- Your instructions -
Where a picture occurs in the data, omit it, and copy all remaining data exactly.

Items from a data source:
- - -
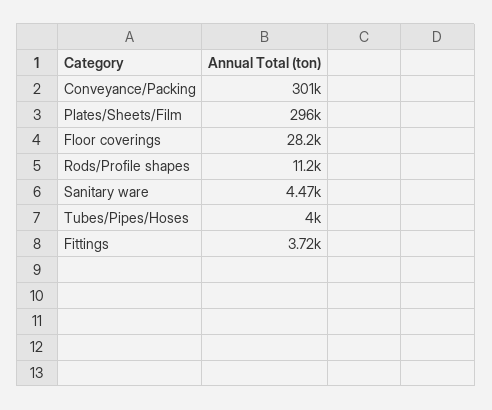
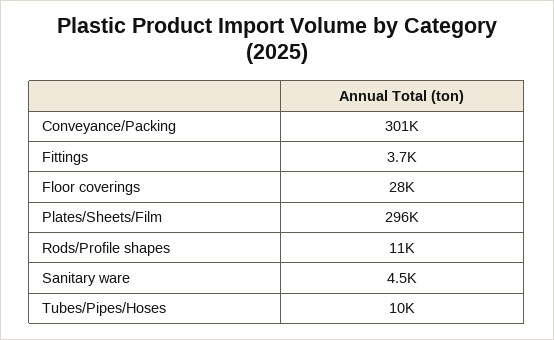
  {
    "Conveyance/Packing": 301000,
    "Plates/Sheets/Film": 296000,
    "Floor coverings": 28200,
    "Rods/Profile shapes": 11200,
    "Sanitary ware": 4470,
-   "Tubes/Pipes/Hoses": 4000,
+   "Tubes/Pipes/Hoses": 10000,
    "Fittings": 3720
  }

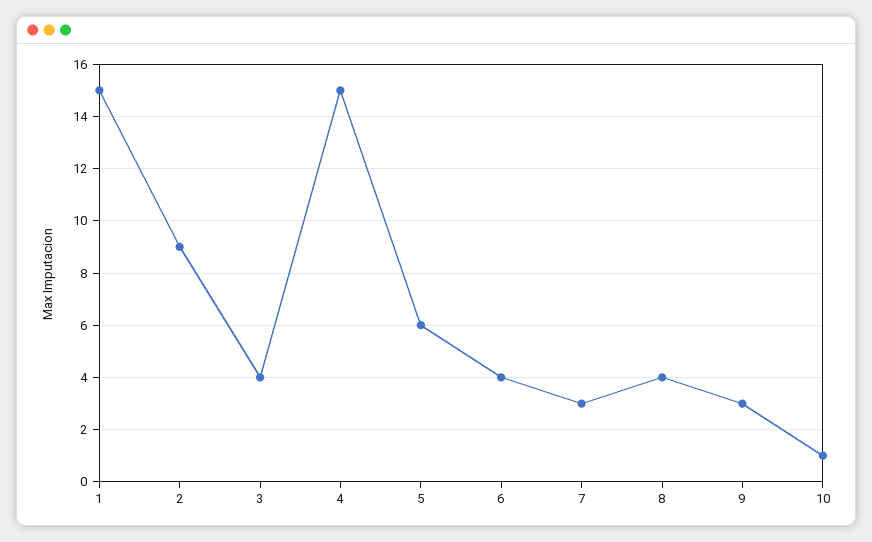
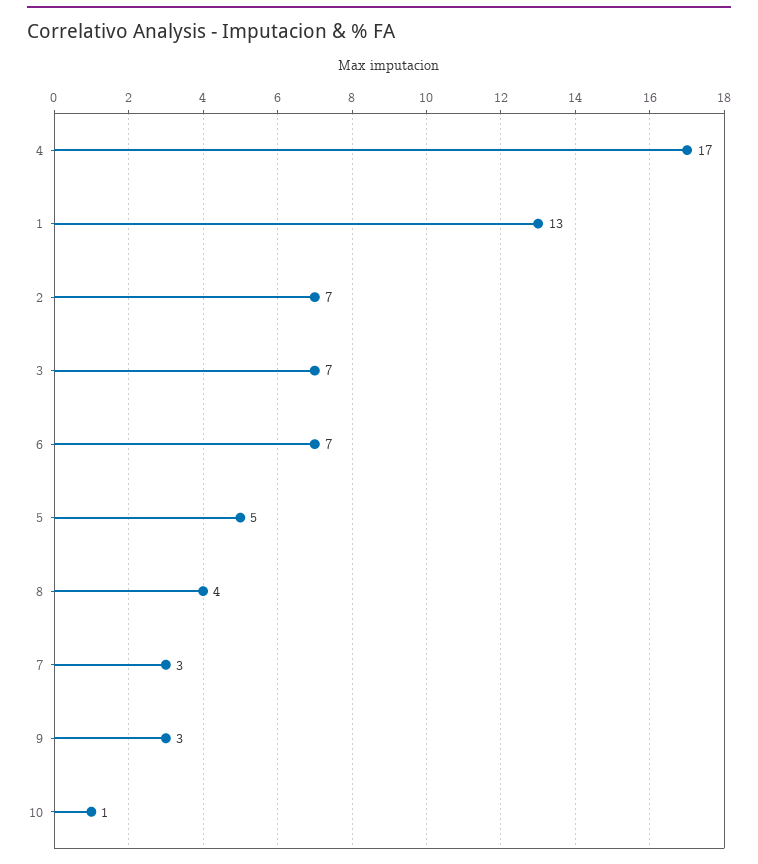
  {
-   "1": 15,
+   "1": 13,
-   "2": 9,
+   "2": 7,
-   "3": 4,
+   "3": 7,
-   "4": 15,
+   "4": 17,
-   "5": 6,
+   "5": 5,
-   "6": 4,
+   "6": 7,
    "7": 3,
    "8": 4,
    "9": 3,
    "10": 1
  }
- - -
- Exercise output -
  {
    "Conveyance/Packing": 301000,
    "Plates/Sheets/Film": 296000,
    "Floor coverings": 28200,
    "Rods/Profile shapes": 11200,
    "Sanitary ware": 4470,
-   "Tubes/Pipes/Hoses": 4000,
+   "Tubes/Pipes/Hoses": 10000,
    "Fittings": 3720
  }

  {
-   "1": 15,
+   "1": 13,
-   "2": 9,
+   "2": 7,
-   "3": 4,
+   "3": 7,
-   "4": 15,
+   "4": 17,
-   "5": 6,
+   "5": 5,
-   "6": 4,
+   "6": 7,
    "7": 3,
    "8": 4,
    "9": 3,
    "10": 1
  }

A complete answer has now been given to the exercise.